Promotional single by Morgan Wallen featuring Post Malone

from the album I'm the Problem
- Released: April 18, 2025
- Genre: Country pop
- Length: 2:55
- Label: Big Loud; Republic; Mercury;
- Songwriters: Morgan Wallen; Austin Post; Louis Bell; Ryan Vojtesak; Ernest Keith Smith; Michael Hardy;
- Producers: Joey Moi; Charlie Handsome;

Lyric video
- "I Ain't Comin' Back" on YouTube

= I Ain't Comin' Back =

"I Ain't Comin' Back" is a song by American country music singer Morgan Wallen featuring American musician Post Malone. It was released on April 18, 2025, through Big Loud, Republic, and Mercury Records, as a promotional single from Wallen's fourth studio album, I'm the Problem. It marks their second collaboration within a year, following "I Had Some Help" (2024).

==Background and release==
The duo's first collaboration "I Had Some Help" had previously spent six weeks atop the Billboard Hot 100 and earned Grammy nominations for Best Country Song and Best Country Duo/Group Performance. On January 25, 2025, Wallen announced his fourth studio album, I'm the Problem, and released four singles from the album ahead of its release up until April 2025.

On April 12, 2025, Wallen shared a short teaser clip of the song on his social media. Three days later, the artists announced their second single together. The release was revealed through an Instagram post accompanied by a picture of the two as well as the title and release date. Wallen also shared a snippet of the song in his Instagram stories where he can be heard "singing over a mid-tempo guitar line with a simple beat".

==Composition==
The song is an "introspective and gritty track" about the aftermath of a breakup featuring "powerful lyrics" with "rebellious energy" due to namedrops of Richard Petty and Johnny Walker Black as well as the vow to never return to a former place that ruined the singer's reputation.

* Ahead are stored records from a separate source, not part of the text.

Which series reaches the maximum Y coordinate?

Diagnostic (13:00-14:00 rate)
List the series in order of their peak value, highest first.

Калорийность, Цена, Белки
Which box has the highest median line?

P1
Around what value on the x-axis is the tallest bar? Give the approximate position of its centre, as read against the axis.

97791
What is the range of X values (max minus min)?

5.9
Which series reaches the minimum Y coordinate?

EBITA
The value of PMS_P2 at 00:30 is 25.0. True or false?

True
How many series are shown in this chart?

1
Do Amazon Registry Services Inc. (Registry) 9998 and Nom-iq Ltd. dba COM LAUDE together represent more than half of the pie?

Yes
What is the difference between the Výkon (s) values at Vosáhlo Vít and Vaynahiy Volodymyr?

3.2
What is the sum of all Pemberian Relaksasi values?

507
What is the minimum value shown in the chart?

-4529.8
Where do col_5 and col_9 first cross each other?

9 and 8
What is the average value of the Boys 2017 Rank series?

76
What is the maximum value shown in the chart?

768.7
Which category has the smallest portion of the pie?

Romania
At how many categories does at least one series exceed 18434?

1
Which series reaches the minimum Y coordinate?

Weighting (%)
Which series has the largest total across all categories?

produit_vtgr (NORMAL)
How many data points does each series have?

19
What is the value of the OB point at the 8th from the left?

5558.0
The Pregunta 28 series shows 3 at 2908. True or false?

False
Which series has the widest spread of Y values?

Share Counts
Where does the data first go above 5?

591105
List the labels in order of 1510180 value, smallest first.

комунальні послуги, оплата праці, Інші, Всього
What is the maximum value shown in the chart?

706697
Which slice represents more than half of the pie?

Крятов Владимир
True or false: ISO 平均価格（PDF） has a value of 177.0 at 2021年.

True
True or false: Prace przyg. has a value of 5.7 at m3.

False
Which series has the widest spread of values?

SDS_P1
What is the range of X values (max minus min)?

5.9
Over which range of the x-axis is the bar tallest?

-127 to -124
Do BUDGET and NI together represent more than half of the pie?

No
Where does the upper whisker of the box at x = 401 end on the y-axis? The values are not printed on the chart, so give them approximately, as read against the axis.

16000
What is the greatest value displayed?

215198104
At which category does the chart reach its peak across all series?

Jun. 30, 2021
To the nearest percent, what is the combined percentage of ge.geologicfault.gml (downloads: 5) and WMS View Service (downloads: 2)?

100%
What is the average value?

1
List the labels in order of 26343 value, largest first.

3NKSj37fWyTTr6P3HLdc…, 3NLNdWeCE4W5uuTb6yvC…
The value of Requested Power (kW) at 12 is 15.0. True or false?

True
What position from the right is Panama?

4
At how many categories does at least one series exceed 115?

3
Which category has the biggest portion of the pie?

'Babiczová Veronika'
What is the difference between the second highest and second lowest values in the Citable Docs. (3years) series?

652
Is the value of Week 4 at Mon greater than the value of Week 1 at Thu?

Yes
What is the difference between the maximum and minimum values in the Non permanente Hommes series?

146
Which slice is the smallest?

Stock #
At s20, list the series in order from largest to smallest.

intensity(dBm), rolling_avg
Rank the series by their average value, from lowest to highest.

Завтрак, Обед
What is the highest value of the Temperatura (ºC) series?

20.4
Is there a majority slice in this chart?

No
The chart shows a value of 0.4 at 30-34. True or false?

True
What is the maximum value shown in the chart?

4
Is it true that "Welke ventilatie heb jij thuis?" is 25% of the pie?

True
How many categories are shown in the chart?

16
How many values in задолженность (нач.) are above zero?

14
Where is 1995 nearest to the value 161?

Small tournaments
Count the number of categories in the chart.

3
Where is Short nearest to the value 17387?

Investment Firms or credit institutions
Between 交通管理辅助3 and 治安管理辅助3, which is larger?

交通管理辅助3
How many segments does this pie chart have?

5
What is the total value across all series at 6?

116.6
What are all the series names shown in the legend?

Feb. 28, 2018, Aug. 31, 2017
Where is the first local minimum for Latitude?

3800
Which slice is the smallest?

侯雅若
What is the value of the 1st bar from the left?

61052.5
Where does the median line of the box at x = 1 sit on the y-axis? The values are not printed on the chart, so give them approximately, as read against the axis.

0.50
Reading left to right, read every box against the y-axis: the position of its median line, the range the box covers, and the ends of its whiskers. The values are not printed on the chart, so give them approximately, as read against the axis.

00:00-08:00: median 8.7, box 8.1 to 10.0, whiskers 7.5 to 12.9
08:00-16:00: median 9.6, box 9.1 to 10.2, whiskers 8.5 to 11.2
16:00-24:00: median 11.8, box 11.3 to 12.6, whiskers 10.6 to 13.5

The production includes "shimmering neon synth" and a "wallowing guitar line".

==Charts==

===Weekly charts===

Weekly chart performance for "I Ain't Comin' Back"
| Chart (2025–2026) | Peak position |
|---|---|
| Australia (ARIA) | 56 |
| Canada Hot 100 (Billboard) | 14 |
| Canada Country (Billboard) | 14 |
| Global 200 (Billboard) | 20 |
| Ireland (IRMA) | 49 |
| Japan Hot Overseas (Billboard Japan) | 17 |
| Netherlands (Single Tip) | 14 |
| New Zealand Hot Singles (RMNZ) | 1 |
| Norway (VG-lista) | 36 |
| Sweden (Sverigetopplistan) | 68 |
| UK Singles (Official Charts) | 50 |
| US Billboard Hot 100 | 8 |
| US Country Airplay (Billboard) | 13 |
| US Hot Country Songs (Billboard) | 3 |

===Year-end charts===

Year-end chart performance for "I Ain't Comin' Back"
| Chart (2025) | Position |
|---|---|
| Canada (Canadian Hot 100) | 64 |
| US Billboard Hot 100 | 72 |
| US Hot Country Songs (Billboard) | 20 |

== Certifications ==

| Region | Certification | Certified units/sales |
| Canada (Music Canada) | Platinum | 80,000^{‡} |
| United States (RIAA) | Platinum | 1,000,000^{‡} |
^{‡} Sales+streaming figures based on certification alone.